Growing up, I never really wanted money that much. Part of this is sheer luck – I had parents who were financially stable and quite excellent providers for me, so I didn’t need to equate money with survival, which surely would have made me want it quite a lot. From my advantaged position though with my basic necessities (and then some) taken care of, I saw money as designed for the accumulation of more. Better clothes, bigger cars, fancier toys and games. I suppose I enjoyed turning up my nose as the mainstream notion that I just had to have all that stuff. If the cost was to consume my days with burn-out levels of work, I just thought… I’ll pass.
The tragedy in this is how I thought I would get away with passing. Part of my philosophy involved enjoying what I had and not working more than I needed to be happy. Yet by my own actions I was condemning myself to a lifetime of presumed middle-income labor. Sure, I dreamed about having a million dollars, investing it in the 1-year bank CDs that paid 5%+ from my youth (alas, those days are long gone), and living quite merrily on the $50,000 in interest. But I didn’t really think that was going to happen, short of winning the lottery.
Because I couldn’t see the long-term benefits of having money, I worked for reasons like beer money, rent payments, a basic sense of responsibility and a desire for independence. In that way I thought I was avoiding the long-term harm of wasting time and energy working for toys I didn’t need, and I never accumulated much for retirement or otherwise because I couldn’t see the ultimate motivation – a realistic shot at earning my freedom.
Back on my first post, I admitted how, while there are things I’d like to do, I’ve kind of wanted to not “work” for a long time. But it’s only in the relatively recent past that I’ve come to understand it’s truly, genuinely possible to buy my freedom with a reasonable sum of money, just by doing the things I already do. My teenage-self already knew I wanted to turn my money into little green workers who could free me from toiling, and that same self already knew I didn’t want to overspend or waste money. I just never put two and two together.
There are several strategies for hitting financial independence to retire early (ie: FIRE) that I like, but my current model is that championed by Mr. Money Mustache, who I recommend you read if you’re interested in the topic. It involves optimizing investments in surprisingly reliable (over the long term) and low-cost index funds, which will probably yield an average of 7%-10% annual growth over time. At the same time, optimize your expenses by reducing a surprising amount of unnecessary costs, ideally living on a fraction of your income and investing the rest. A much longer, dedicated post can explain the nuts and bolts of all this, and I’ll get into that another time to do it justice.

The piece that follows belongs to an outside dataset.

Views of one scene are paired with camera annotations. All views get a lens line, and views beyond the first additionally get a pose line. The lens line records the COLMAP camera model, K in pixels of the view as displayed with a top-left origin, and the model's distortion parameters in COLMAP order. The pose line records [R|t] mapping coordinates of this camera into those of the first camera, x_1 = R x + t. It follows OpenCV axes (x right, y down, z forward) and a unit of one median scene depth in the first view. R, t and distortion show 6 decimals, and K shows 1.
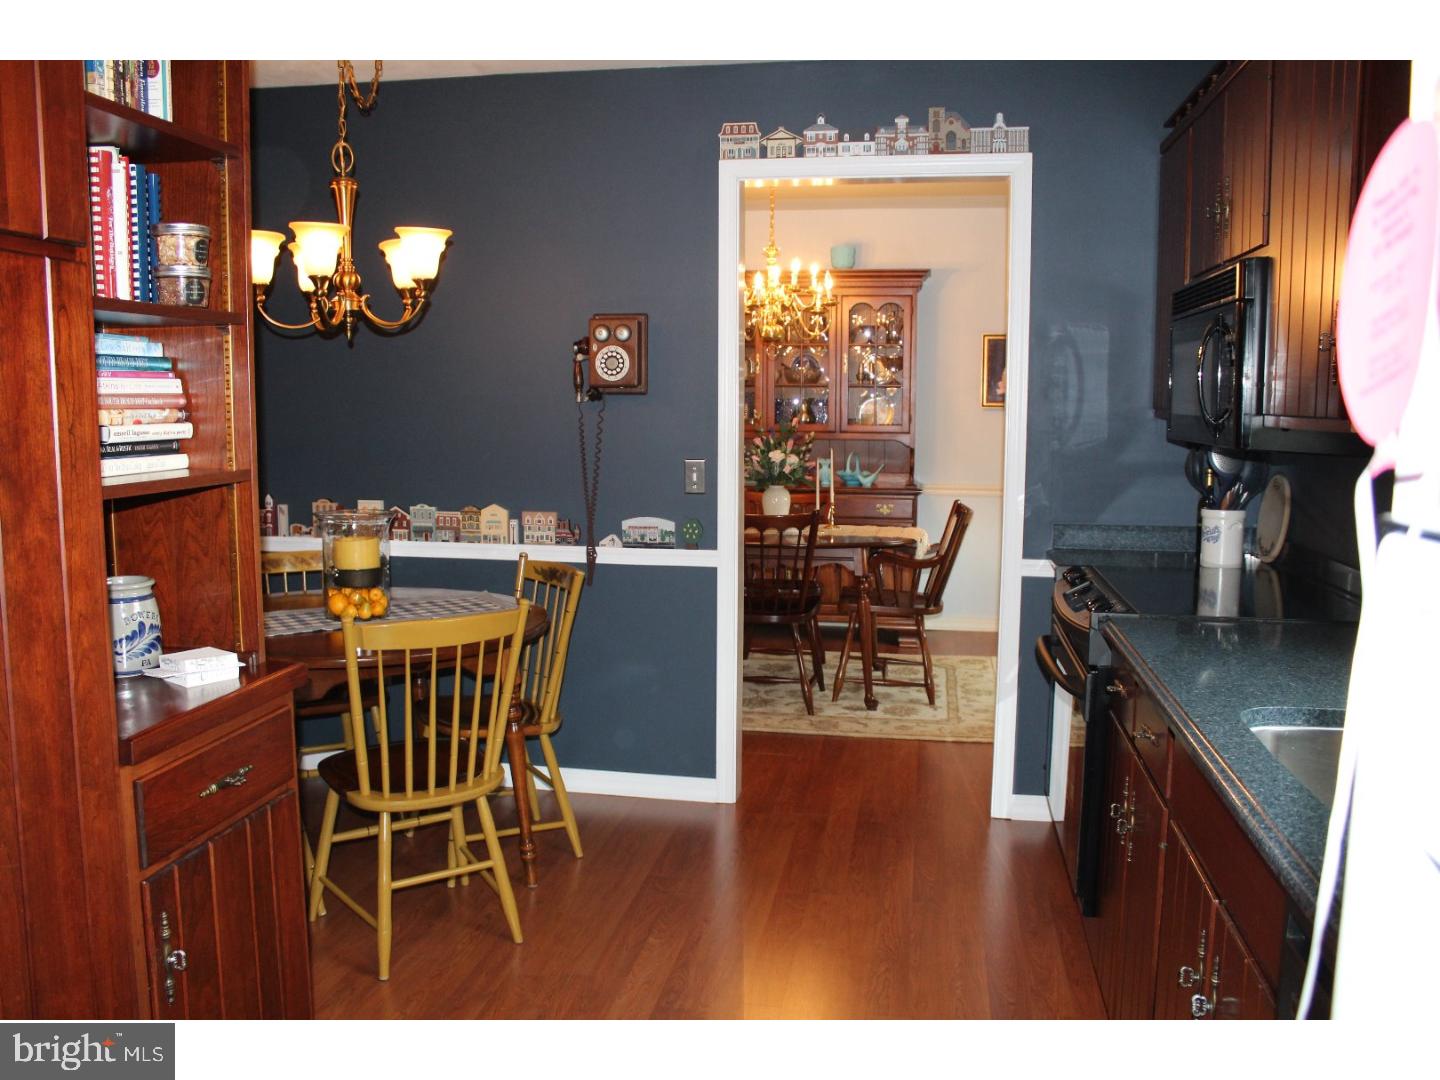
lens RADIAL K [[1175.8, 0, 720.0], [0, 1175.8, 540.0], [0, 0, 1]] dist [-0.174354, 0.165019]
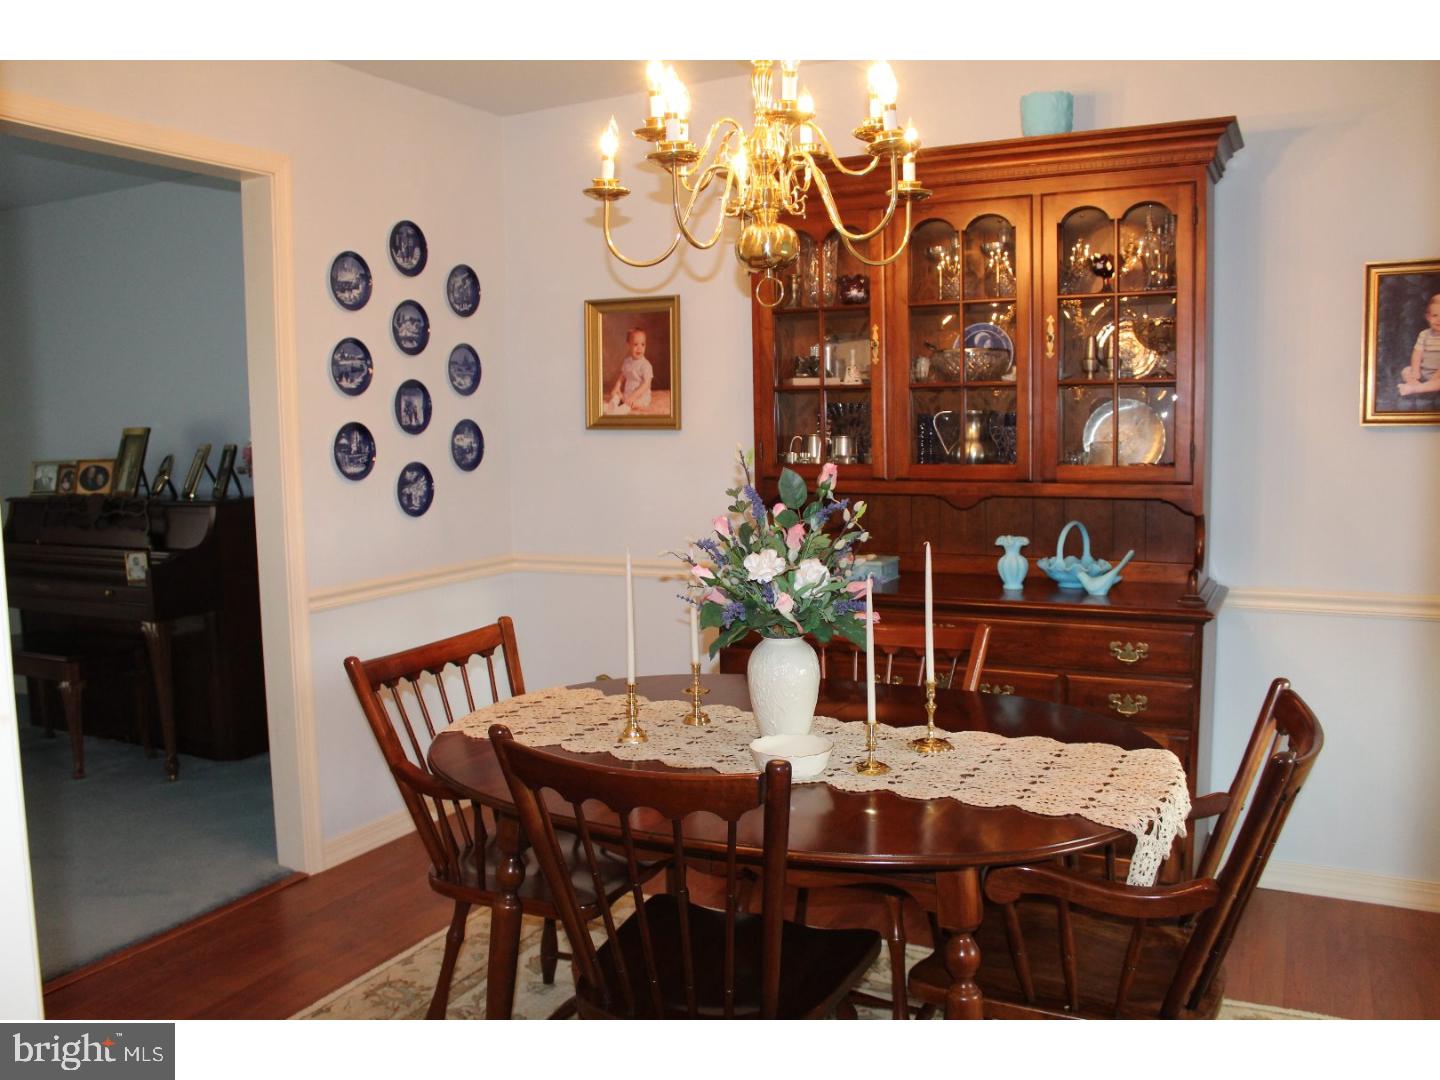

The main idea is that, according to a widely cited Trinity Study, you can expect to safely live on about 4% of your portfolio over a 30 year time horizon. That means you need to own investments equal to 25 times your expenses. For many people, that means something closer to $500,000 than millions. The other key cog is the insanely powerful magic of compound interest. Head over to any compound interest calculator and find out what happens if you can save $500 a month for 30 years at a conservative 7% growth rate. Odds are that sum will cover most if not all your needs if you get your expenses in order, and if you can start saving when you’re in your twenties, you’ll already be retiring before many of your peers. If you can increase your contribution, so much the faster. The MMM people generally estimate that if you can live on 50% of your paycheck and invest the rest, you’ll be in the clear in around 10 years.
None of this is set in stone or without other complications, because it’s investing, and I’m no financial advisor – but the idea I wanted to get across is that thinking about this has fundamentally changed my perception of money. Every dollar I earn is a dollar that can be put to work, investing in the hard work of others, and lessening the burden of forced labor on myself. I’m not about to go out chasing dollars at all costs because that’s not me, but I’m not about to miss out on the glories of compounding what dollars I do earn either. Getting laid off won’t do any wonders for my FIRE timeline, but this approach will stay with me through unemployment and into my next job.
Essentially, it’s just me being more of who I already was, paired with the knowledge that doing so can get me what I really want – the freedom from labor that I have not chosen for myself. It’s a revolutionary thought, and if you’re anything like me, one that just might turn around your relationship with your money as well.